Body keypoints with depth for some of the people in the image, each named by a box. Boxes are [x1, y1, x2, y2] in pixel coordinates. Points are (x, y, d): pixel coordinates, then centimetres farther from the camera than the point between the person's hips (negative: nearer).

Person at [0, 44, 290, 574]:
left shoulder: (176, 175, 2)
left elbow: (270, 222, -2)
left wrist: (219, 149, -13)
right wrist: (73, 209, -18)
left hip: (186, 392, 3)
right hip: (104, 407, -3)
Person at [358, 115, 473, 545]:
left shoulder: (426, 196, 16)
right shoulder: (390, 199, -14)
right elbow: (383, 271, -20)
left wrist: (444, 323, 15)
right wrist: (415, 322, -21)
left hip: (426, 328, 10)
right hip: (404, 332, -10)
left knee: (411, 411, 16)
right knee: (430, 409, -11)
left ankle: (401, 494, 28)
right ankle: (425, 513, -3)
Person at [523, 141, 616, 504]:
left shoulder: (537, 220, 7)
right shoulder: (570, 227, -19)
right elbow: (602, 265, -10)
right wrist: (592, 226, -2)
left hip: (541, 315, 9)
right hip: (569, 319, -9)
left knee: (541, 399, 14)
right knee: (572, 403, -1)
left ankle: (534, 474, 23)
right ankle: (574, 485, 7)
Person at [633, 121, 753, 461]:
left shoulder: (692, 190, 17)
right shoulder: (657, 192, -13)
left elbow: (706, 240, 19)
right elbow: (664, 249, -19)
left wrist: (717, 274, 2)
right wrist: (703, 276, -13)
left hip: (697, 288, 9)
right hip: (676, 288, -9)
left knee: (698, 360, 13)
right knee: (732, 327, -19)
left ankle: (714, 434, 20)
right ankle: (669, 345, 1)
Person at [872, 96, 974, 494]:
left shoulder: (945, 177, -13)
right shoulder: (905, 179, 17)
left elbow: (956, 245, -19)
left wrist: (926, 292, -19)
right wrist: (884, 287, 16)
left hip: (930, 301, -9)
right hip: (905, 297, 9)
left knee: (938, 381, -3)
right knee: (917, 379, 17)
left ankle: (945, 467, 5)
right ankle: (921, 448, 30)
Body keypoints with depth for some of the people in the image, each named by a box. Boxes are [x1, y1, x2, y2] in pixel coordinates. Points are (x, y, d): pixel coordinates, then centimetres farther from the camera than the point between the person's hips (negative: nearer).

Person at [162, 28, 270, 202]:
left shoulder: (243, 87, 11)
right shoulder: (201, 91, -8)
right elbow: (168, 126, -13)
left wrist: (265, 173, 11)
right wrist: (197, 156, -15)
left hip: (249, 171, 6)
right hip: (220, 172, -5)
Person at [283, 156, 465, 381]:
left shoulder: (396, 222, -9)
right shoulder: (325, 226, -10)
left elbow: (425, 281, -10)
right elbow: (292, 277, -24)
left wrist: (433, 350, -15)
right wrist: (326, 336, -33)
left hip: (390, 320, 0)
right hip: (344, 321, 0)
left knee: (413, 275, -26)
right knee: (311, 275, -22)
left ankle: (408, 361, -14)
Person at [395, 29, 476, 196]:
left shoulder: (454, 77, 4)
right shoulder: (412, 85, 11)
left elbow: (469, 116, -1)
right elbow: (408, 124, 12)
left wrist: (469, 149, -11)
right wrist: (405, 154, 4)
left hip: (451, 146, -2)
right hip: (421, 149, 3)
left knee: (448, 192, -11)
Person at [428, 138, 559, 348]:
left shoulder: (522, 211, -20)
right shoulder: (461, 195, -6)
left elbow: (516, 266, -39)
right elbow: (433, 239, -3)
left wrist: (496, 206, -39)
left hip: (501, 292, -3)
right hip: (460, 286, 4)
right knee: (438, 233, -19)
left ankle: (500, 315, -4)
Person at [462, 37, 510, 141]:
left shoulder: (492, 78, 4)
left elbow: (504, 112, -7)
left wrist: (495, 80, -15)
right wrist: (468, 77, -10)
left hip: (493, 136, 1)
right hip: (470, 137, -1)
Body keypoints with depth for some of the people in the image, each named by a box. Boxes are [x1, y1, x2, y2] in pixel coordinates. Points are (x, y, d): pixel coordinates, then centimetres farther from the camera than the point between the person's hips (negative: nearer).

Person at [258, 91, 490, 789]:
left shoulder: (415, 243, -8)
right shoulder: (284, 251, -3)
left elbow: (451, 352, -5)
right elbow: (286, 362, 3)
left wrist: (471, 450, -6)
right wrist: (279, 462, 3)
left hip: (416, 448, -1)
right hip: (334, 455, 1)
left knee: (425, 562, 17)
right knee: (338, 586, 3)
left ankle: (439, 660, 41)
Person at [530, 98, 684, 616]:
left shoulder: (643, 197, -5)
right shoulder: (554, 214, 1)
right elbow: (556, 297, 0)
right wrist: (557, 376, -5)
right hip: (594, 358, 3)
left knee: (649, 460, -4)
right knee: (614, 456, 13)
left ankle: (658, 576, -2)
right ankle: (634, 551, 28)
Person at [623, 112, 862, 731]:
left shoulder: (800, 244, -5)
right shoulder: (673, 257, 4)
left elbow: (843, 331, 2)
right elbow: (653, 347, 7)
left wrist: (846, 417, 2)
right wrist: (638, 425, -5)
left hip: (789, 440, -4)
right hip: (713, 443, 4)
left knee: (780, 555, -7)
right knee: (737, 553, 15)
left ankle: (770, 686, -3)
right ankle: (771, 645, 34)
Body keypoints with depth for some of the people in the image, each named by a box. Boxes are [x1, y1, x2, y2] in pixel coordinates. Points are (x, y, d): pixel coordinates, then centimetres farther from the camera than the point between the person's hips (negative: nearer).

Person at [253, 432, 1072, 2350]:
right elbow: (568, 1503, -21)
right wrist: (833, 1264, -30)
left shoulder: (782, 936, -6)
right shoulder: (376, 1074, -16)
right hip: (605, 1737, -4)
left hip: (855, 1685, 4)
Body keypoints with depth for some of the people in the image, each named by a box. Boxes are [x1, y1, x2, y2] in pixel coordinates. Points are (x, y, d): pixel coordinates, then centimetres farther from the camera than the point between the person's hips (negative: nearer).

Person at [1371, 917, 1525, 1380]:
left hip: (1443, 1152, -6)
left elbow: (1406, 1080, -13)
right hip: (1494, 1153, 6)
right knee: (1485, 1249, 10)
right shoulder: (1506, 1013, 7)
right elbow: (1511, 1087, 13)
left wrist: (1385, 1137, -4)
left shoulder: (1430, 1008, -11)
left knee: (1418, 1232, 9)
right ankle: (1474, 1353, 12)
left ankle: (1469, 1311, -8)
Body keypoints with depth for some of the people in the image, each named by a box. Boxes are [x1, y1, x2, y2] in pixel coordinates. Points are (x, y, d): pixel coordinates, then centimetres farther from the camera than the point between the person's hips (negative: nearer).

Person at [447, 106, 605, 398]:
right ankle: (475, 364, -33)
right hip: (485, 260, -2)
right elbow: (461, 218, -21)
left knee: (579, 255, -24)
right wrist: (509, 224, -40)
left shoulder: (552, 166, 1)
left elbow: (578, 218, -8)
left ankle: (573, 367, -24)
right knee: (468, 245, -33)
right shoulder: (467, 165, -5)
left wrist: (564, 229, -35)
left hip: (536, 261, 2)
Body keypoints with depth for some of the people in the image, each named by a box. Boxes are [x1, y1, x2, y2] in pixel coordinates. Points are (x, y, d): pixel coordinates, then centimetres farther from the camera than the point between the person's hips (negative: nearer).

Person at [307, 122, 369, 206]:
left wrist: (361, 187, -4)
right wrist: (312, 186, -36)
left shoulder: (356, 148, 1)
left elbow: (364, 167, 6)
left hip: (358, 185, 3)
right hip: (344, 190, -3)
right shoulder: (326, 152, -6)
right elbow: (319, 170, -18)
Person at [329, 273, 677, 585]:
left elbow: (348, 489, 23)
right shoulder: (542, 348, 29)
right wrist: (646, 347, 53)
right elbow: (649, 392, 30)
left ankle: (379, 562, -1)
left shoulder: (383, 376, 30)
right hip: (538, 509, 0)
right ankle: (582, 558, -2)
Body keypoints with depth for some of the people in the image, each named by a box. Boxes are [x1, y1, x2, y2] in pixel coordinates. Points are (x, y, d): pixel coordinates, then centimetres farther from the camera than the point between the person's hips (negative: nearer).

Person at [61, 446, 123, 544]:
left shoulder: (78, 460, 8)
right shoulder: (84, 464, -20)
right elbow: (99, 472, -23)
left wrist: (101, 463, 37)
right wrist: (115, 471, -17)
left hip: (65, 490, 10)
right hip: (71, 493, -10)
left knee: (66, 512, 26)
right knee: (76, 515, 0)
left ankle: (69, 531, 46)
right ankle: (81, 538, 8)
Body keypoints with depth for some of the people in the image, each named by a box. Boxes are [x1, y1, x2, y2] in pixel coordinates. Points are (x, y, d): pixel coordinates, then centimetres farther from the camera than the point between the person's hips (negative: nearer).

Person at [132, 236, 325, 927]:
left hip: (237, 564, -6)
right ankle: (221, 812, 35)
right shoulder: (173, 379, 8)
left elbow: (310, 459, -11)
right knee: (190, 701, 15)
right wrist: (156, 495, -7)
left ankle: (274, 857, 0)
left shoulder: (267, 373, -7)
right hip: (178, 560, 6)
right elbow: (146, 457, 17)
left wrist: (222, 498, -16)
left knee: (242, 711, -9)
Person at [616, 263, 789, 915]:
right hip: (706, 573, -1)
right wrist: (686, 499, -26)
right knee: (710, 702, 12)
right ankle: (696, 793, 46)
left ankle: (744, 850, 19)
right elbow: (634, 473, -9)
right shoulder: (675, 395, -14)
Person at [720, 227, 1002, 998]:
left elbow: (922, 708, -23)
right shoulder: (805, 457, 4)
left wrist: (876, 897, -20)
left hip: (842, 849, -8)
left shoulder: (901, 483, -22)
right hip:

• • • •

#### TASK OBJECTIVE
Please return the lines from the very first one through the line containing "right ankle: (425, 513, -3)", both included, reproducing each one unchanged.

#### ANSWER SPACE
Body keypoints with depth for some of the people in the image, each named by a box. Boxes are [x1, y1, x2, y2] in pixel coordinates. Points are (x, y, d): pixel coordinates, then centimetres farther from the camera than the point between the person's hips (negative: nearer).

Person at [0, 44, 290, 574]:
left shoulder: (176, 175, 2)
left elbow: (270, 222, -2)
left wrist: (219, 149, -13)
right wrist: (73, 209, -18)
left hip: (186, 392, 3)
right hip: (104, 407, -3)
Person at [358, 115, 473, 545]:
left shoulder: (426, 196, 16)
right shoulder: (390, 199, -14)
right elbow: (383, 271, -20)
left wrist: (444, 323, 15)
right wrist: (415, 322, -21)
left hip: (426, 328, 10)
right hip: (404, 332, -10)
left knee: (411, 411, 16)
right knee: (430, 409, -11)
left ankle: (401, 494, 28)
right ankle: (425, 513, -3)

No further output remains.